Auch KR-ONE-Redakteurin Almut Steinecke läuft sich warm für die Premiere
Gerade in einem Stück wie „Edwin Drood“. Dieses Werk, 1986 vom britisch-amerikanischen Komponisten und Dramatiker Rupert Holmes als Musical vertont, gilt als „erstes interaktives Musical“, erklärt Kuhn: „Das Publikum wird direkt in die Handlung einbezogen, es darf sogar mitbestimmen, wie das Stück ausgeht. Das ist etwas ganz Besonderes, das muss man erlebt haben!“
Bei der Vorlage handelt es sich nämlich um eine unvollendete Arbeit von Charles Dickens: kurz vor Abschluss seines Kriminalromans verstarb der Autor im Jahr 1870. Und ließ einen turbulenten Plot offen, der in alle möglichen Richtungen enden kann.
„Im Mittelpunkt steht der junge Engländer Edwin Drood, der mit einer Frau namens Rosa verlobt ist“, erklärt Kuhn die Handlung, pustet sich beim Laufen eine Haarsträhne aus der Stirn. „Rosa wird auch von vielen anderen Männern begehrt, die Edwin lieber heute als morgen aus dem Weg schaffen würden. Und eines Tages ist Edwin plötzlich weg, spurlos verschwunden!“
Was ist mit ihm passiert? Ist Edwin nur verreist? Oder wurde er tatsächlich aus dem Weg geschafft? „Das“, lächelt Kuhn, „müssen die Zuschauer für sich herausfinden.“ Ebenso wie sie derzeit für sich entdeckt, wie sie den „Edwin“ spielen muss. Schlüpft eine Frau auf der Bühne in die Rolle eines Mannes, wird das im Theaterjargon „Hosenrolle“ genannt. „Am wichtigsten ist es, dass ich mir dafür meiner Körpersprache, meines ganzen Auftretens, bewusst werde“, sagt Kuhn, während sie an einer Spaziergängerin mit einem kleinen Hund vorbeijoggt. Der Hund guckt interessiert.
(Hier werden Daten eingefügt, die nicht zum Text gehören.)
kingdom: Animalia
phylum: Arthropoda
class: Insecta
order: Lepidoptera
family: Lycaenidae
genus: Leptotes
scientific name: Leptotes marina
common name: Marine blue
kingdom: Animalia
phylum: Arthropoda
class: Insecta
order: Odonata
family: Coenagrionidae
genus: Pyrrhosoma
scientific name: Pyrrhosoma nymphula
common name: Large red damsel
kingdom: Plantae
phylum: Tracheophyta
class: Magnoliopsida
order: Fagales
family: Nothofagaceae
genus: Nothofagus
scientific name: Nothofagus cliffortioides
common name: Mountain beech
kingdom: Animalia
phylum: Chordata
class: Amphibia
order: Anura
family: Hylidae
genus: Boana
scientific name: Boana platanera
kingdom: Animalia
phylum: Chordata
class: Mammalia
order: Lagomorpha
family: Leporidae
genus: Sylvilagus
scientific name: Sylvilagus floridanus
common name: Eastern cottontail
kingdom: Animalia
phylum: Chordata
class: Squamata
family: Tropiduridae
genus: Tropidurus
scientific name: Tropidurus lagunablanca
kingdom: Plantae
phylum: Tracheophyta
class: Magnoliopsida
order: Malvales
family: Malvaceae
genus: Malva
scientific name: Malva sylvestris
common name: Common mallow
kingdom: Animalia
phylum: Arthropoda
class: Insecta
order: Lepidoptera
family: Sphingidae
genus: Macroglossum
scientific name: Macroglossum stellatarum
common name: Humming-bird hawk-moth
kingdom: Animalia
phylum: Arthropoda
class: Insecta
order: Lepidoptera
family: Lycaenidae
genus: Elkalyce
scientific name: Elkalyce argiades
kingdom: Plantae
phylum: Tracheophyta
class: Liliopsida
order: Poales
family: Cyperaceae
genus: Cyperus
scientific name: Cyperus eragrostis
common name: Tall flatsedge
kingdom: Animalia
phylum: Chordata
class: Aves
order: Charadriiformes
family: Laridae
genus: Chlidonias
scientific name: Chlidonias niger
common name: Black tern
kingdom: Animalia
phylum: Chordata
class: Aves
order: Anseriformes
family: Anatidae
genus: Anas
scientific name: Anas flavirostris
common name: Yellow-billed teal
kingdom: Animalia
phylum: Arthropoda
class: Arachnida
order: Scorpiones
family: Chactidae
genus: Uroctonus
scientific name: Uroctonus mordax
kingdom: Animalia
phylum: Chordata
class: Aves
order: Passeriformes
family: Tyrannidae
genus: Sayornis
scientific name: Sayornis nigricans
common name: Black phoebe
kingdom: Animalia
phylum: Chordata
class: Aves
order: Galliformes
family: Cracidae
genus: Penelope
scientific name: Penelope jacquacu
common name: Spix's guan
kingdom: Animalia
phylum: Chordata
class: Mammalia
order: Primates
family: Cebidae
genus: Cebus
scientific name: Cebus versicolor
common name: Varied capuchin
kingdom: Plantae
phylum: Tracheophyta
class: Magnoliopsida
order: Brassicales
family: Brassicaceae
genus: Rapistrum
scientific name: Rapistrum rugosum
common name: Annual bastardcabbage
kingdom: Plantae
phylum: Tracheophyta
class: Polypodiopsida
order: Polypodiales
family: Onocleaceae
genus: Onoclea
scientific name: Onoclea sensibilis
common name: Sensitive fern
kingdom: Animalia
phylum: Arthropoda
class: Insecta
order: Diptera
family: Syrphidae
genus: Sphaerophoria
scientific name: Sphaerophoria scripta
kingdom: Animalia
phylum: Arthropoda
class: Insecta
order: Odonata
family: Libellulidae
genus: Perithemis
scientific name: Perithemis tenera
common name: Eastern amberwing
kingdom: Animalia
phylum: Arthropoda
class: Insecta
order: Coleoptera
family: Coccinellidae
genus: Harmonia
„Es ist nicht nötig, dass ich meine Stimme verstelle“, erklärt Kuhn weiter, „aber meine Bewegungen dürfen nicht klassisch weiblich sein. Aber auch nicht überzogen machomäßig.“ Ein Balanceakt also. Ebenso wie sich auch die Bühne manchmal wie Glatteis anfühlt. „Gott sei Dank habe ich als Sängerin das Medium Musik, an der ich mich während eines Auftritts wie an einer Schnur entlang hangeln kann“, sagt Kuhn und bleibt an einer Bank stehen.
„Wie alt ein Mensch ist, der auf der Bühne steht, ist unerheblich; wichtig ist, was dieser Mensch darstellt.“
Sie stellt ein Bein auf die Bank, drückt ihren Oberkörper leicht nach vorne, dehnt ihren Oberschenkel. Auch nach so vielen Jahren als Darstellerin verspürt sie manchmal noch Lampenfieber, heftiges Herzklopfen, sobald sich der Vorhang hebt. Eben noch hinter dem schützenden Stoff steht sie plötzlich im Rampenlicht, alle Augen sind auf sie gerichtet. „Ich atme dann kurz in den Bauch. Und dann wandele ich das Lampenfieber um in Energie.“
Spricht’s, stößt sich von der Bank ab und sprintet zu ihrem Auto auf dem Schönwasser-Parkplatz. In ein paar Stunden ist Probe, dann geht’s ab auf die Bühne. Warmlaufen für die Premiere.